What to work on: Exclude the pictures and retype the entries as written.

Supplied data:
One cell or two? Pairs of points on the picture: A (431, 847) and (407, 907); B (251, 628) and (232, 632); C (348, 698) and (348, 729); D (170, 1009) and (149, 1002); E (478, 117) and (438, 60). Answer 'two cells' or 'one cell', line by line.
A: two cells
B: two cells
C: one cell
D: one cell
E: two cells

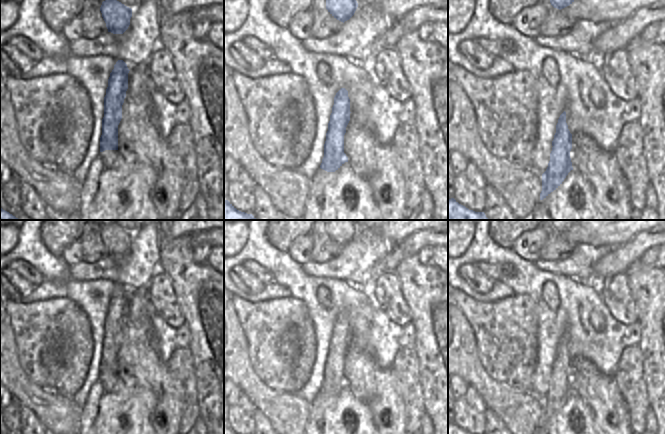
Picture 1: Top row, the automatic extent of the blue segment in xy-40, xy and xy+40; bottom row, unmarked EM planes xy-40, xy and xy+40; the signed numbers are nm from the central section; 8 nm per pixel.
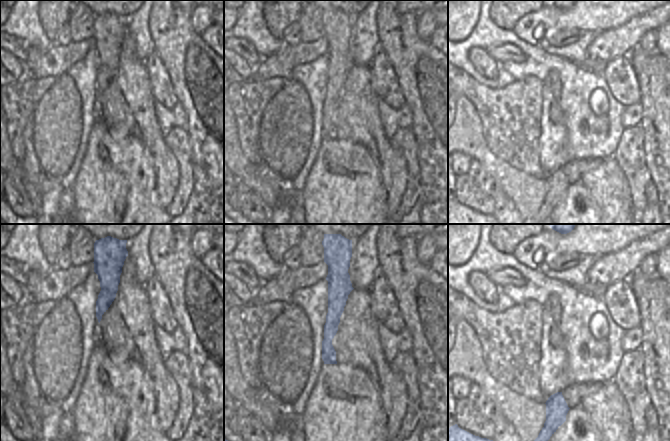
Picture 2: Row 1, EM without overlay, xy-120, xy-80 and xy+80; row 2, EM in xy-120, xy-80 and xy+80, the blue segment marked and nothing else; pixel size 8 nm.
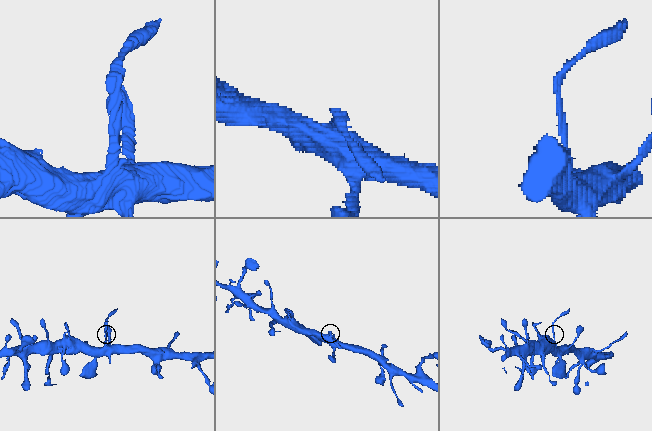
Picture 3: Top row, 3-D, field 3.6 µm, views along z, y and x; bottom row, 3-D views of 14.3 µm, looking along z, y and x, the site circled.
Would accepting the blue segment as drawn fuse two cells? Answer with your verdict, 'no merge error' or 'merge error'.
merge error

Output for this exercise:
One cell or two? Pairs of points on the picture: A (431, 847) and (407, 907); B (251, 628) and (232, 632); C (348, 698) and (348, 729); D (170, 1009) and (149, 1002); E (478, 117) and (438, 60). Answer 'two cells' or 'one cell', line by line.
A: two cells
B: two cells
C: one cell
D: one cell
E: two cells

Picture 1: Top row, the automatic extent of the blue segment in xy-40, xy and xy+40; bottom row, unmarked EM planes xy-40, xy and xy+40; the signed numbers are nm from the central section; 8 nm per pixel.
Picture 2: Row 1, EM without overlay, xy-120, xy-80 and xy+80; row 2, EM in xy-120, xy-80 and xy+80, the blue segment marked and nothing else; pixel size 8 nm.
Picture 3: Top row, 3-D, field 3.6 µm, views along z, y and x; bottom row, 3-D views of 14.3 µm, looking along z, y and x, the site circled.
Would accepting the blue segment as drawn fuse two cells? Answer with your verdict, 'no merge error' or 'merge error'.
merge error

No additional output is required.